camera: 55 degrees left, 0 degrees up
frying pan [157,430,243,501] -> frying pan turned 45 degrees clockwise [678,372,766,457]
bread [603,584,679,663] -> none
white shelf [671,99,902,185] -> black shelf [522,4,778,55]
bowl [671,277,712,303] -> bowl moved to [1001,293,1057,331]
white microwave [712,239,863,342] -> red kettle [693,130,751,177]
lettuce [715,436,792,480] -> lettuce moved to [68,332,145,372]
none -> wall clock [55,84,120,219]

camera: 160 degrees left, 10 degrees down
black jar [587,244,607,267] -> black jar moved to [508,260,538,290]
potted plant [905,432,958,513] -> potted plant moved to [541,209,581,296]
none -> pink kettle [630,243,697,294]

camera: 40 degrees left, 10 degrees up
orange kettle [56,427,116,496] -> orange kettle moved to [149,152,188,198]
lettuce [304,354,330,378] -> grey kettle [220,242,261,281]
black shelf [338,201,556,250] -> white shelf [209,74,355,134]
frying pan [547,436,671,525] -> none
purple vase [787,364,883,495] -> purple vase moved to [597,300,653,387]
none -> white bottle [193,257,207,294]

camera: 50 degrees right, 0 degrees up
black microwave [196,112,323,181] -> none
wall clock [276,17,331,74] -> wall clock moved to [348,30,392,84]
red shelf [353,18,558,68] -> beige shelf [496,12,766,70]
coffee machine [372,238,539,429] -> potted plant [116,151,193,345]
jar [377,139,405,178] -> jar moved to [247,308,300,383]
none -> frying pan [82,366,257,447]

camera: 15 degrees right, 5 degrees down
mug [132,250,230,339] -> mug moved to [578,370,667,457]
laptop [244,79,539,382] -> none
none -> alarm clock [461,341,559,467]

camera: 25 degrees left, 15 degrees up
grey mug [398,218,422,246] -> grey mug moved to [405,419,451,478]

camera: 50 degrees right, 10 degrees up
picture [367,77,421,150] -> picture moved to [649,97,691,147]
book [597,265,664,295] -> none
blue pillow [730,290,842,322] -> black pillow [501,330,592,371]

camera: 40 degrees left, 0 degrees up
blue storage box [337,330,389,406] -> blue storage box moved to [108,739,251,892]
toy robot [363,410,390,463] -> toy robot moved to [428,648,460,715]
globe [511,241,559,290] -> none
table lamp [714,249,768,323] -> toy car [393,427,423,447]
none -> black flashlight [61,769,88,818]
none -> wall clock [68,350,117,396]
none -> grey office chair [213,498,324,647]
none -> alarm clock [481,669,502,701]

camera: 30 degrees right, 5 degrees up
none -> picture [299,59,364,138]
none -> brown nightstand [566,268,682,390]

* * * * * * * * *

## TRY IT
Start at the line with "none -> picture [299,59,364,138]". Give that line and every line after it again, word for word, through the last line above.

## THE ANSWER
none -> picture [299,59,364,138]
none -> brown nightstand [566,268,682,390]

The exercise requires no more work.